Aufgabe: Schreiben Sie die folgenden Zeilen neu und setzen Sie dabei „Hot Drinks“ an die Stelle von „Cold Drinks“, ohne sonst etwas zu verändern. Die Bilder lassen Sie in Ihrer Antwort weg.

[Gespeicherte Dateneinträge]

/---

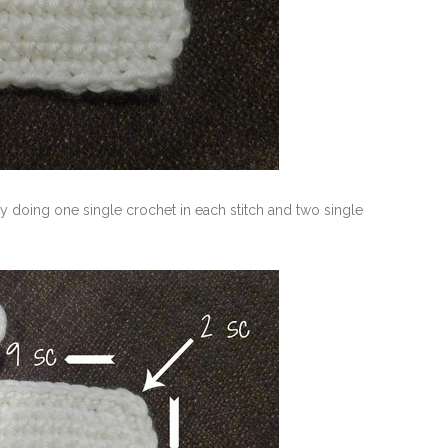
y doing one single crochet in each stitch and two single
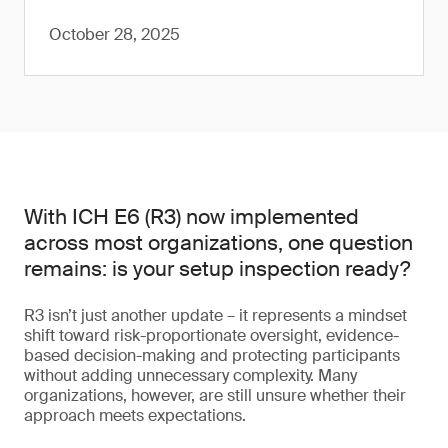
October 28, 2025
With ICH E6 (R3) now implemented
across most organizations, one question
remains: is your setup inspection ready?
R3 isn’t just another update – it represents a mindset
shift toward risk-proportionate oversight, evidence-
based decision-making and protecting participants
without adding unnecessary complexity. Many
organizations, however, are still unsure whether their
approach meets expectations.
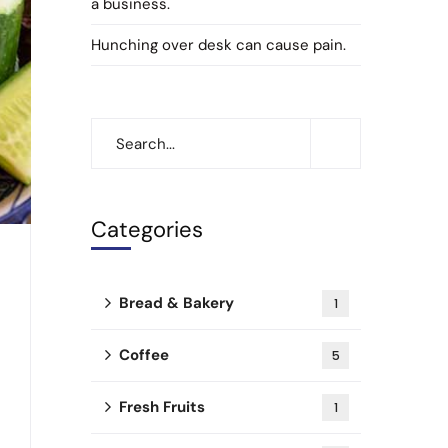
a business.
Hunching over desk can cause pain.
Categories
Bread & Bakery
1
Coffee
5
Fresh Fruits
1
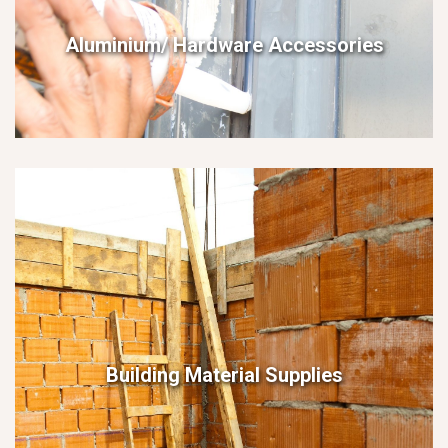
Aluminium/ Hardware Accessories
Building Material Supplies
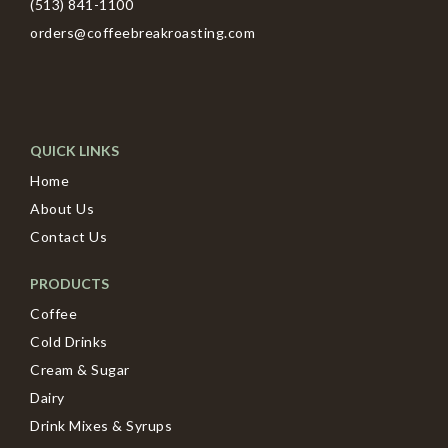
(513) 841-1100
orders@coffeebreakroasting.com
QUICK LINKS
Home
About Us
Contact Us
PRODUCTS
Coffee
Cold Drinks
Cream & Sugar
Dairy
Drink Mixes & Syrups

\---

Die Antwort:
y doing one single crochet in each stitch and two single
October 28, 2025
With ICH E6 (R3) now implemented
across most organizations, one question
remains: is your setup inspection ready?
R3 isn’t just another update – it represents a mindset
shift toward risk-proportionate oversight, evidence-
based decision-making and protecting participants
without adding unnecessary complexity. Many
organizations, however, are still unsure whether their
approach meets expectations.
a business.
Hunching over desk can cause pain.
Categories
Bread & Bakery
1
Coffee
5
Fresh Fruits
1
Aluminium/ Hardware Accessories
Building Material Supplies
(513) 841-1100
orders@coffeebreakroasting.com
QUICK LINKS
Home
About Us
Contact Us
PRODUCTS
Coffee
Hot Drinks
Cream & Sugar
Dairy
Drink Mixes & Syrups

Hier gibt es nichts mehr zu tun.